Exercise tasks =>
1/ According to the Thought Bubble post, at which event did ConSequential start?
2/ List every activity that the Thought Bubble post's sentence beginning "You mill around" names as something you do at the event.
3/ Reproduce the part of the Thought Bubble post between "Three reasons we're" and "here. Non-trivial amounts.", inclusive.

Document extract =>
____________________
Three reasons we're going to Thought Bubble

Thought Bubble ticketMy tickets for Thought Bubble arrived today. It's five months away, but I'm already childishly excited. Heck, I booked tickets as soon as I saw they'd been released. Why?

The short answer: because it kicks enough arse to win a mid-to-heavyweight, quantitatively-measured arse kicking contest. Really: a lot of arse is getting kicked here. Non-trivial amounts.

 

To be just a little less fatuous, it kicks arse in three very particular ways:

The atmosphere

Thought Bubble is exactly how we like a comics con to feel, and we pretty much said that on the TCAF podcast. It's open and friendly, and feels like an inclusive space. Ok, so I'm a 31 year old middle class white male, so most places are going to. But I'm also a socially awkward neurotic nerd poof, and it's still pretty comfortable.

There's a mix of people. Next to the (frequently great) cosplayers, you've got folks who're just starting to get into comics. It doesn't feel like the sticky-carpeted inner sanctum of the bad comic store archetype. You don't need to authorise yourself; it's just kind of welcoming and friendly. This also means it's incredibly low stress. You mill around, you buy some stuff - there's an insane amount of exhibition space - you meet creators and fans, you go to some of the panels.

The panels

ConSequential started at Thought Bubble 2012. It actually started as the content marketing for a comics event that Thought Bubble got us inspired to run. We've parked that for a bit, and in part because Thought Bubble is kind of scratching the itch.
____________________
Listed entries =>

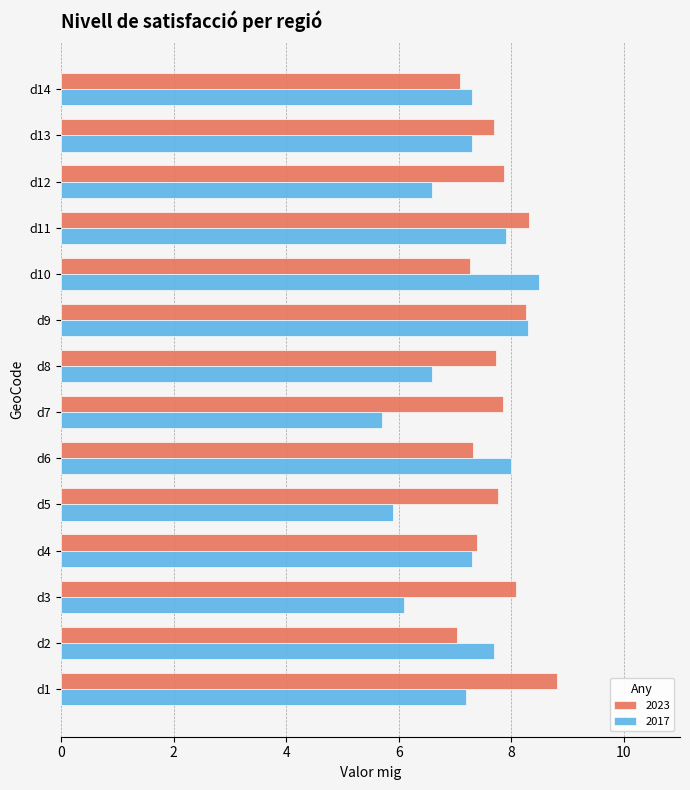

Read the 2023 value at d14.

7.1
____________________
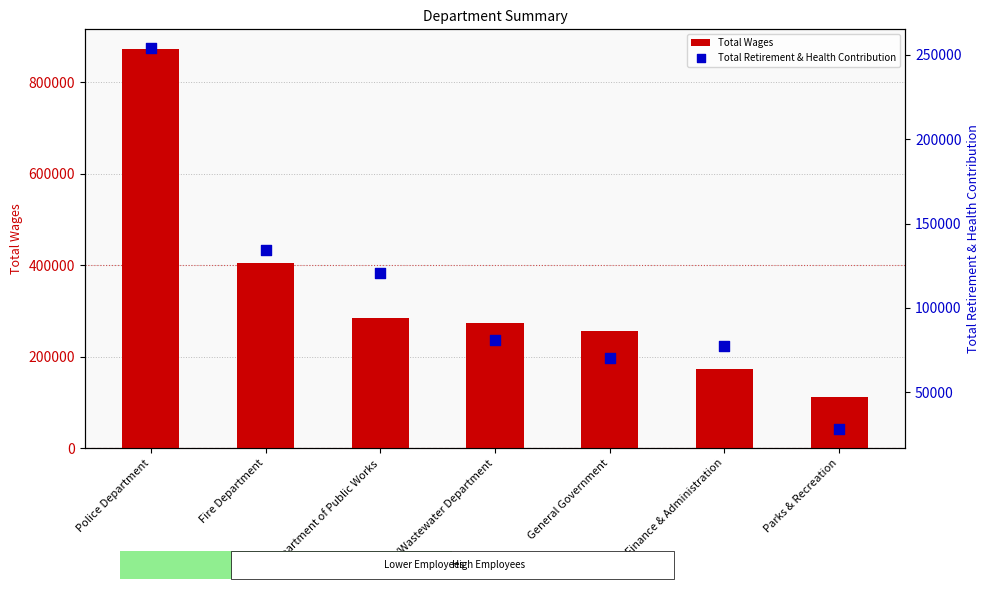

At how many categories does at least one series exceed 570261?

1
____________________
Answers to each task =>
1/ ConSequential started at Thought Bubble 2012.

2/
- Mill around
- Buy some stuff
- Meet creators and fans
- Go to some of the panels

3/
Three reasons we're going to Thought Bubble

Thought Bubble ticketMy tickets for Thought Bubble arrived today. It's five months away, but I'm already childishly excited. Heck, I booked tickets as soon as I saw they'd been released. Why?

The short answer: because it kicks enough arse to win a mid-to-heavyweight, quantitatively-measured arse kicking contest. Really: a lot of arse is getting kicked here. Non-trivial amounts.